Coupled with RZA’s production duties and the variety of rapping talents from the other members, Enter The Wu-Tang (36 Chambers) is an historical album that takes a grim look at the horrors of street life, crime, death, and drugs, while simultaneously celebrating kung-fu movies, chess, and the dark themes it covers. What makes this album even better though is that these aspects combined never come off as kitsch.

Check out: C.R.E.A.M.

If you like that…


System Of A Down- Toxicity

I’ll be the first person to say: I’m not a fan of metal. It might be that I’m just too dense of a music listener for the genre, but in all honesty, I hold heavy metal and all its incarnations (death metal, progressive metal, screamo, etc.), in the same ball park as genres like Country, Pop Punk, and mainstream sugar-Pop. It just ain’t my thing. But alas, there is one metal band that I’ve been listening to for almost ten years, and that’s System of a Down.

Although System is known for their aggressive music, and starting a whole “nu” metal scene, the band also had a knack for creating beautiful, poppy, and symphonic hooks amongst their more aggressive melodies. And nothing is more of a testament to that than their second LP Toxicity. Songs like Chop Suey, Aerials, Toxicity and many others on the album showcase their lighter sensibilities by segueing the heavier parts of a song into orchestrated pop melodies that could actually be considered, well, pop.

Main singer-songwriter Serj Tankian had a knack for lyrics about social injustice and political failures, but he also knew how to create a perfect juxtaposition between the sometimes heavy music and lyrics, with bright, technicolored moments of joyous pop. No other band has done anything quite like this, so I highly suggest you check out Toxicity.

Check out: Toxicity

If you like that…

Evil Friends

Portugal. The Man - Evil Friends

It’s apparent that the writers here at Cinema Blend really dig Portugal. The Man. The reason for our praise isn’t unwarranted though, because simply put, P.TM is prolific. In the past 7 years of the band’s existence they’ve released 7 full-length albums while managing to actually get better with each subsequent release. There’s also a reason why Portugal. The Man is the only contemporary band on this list; they are one of the select bands that can transcend Proggy musicianship with Pop hooks that sink its claws right into your ears.
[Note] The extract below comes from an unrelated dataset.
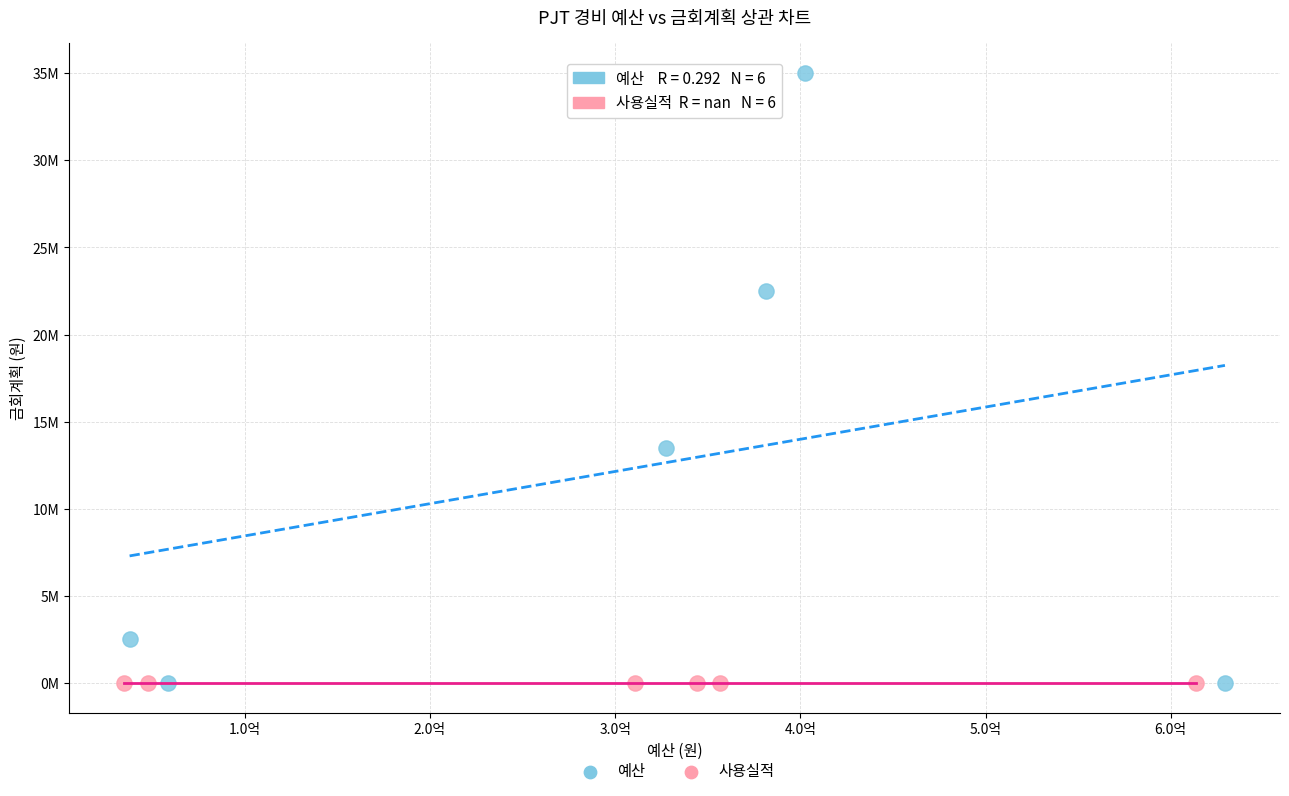

What are all the series names shown in the legend?

예산, 사용실적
Like Pink Floyd before them, the Alaskan band has a cinematic sized sound that envelops you in melody, progression, and lead singer John Gourley’s tender voice. The band’s music takes you on a musical journey through dark, light, and all the colors of the spectrum. These are all the reasons why Portugal. The man’s latest album Evil Friends is on this list. The fiendishly titled album is also gaining them some much deserved exposure too, with their titled track in the new Taco Bell commercial.
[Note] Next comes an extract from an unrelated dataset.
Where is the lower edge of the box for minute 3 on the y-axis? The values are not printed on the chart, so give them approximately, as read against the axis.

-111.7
Evil Friends was produced by legendary musician/producer Danger Mouse, who’s also worked with bands like U2, The Black Keys, Gnarls Barkley, Norah Jones, and Broken Bells among many others, and his glossy production adds an entirely new set of sounds and ideas for the band. Over the course of P.TM’s career, they’ve created a name for themselves by making ridiculously infectious pop music, in the vein of the Beatles, yet in a truly progressive style. But Portugal. The Man’s latest album Evil Friends is the perfect place to start before delving into their 7 other, equally fantastic, albums.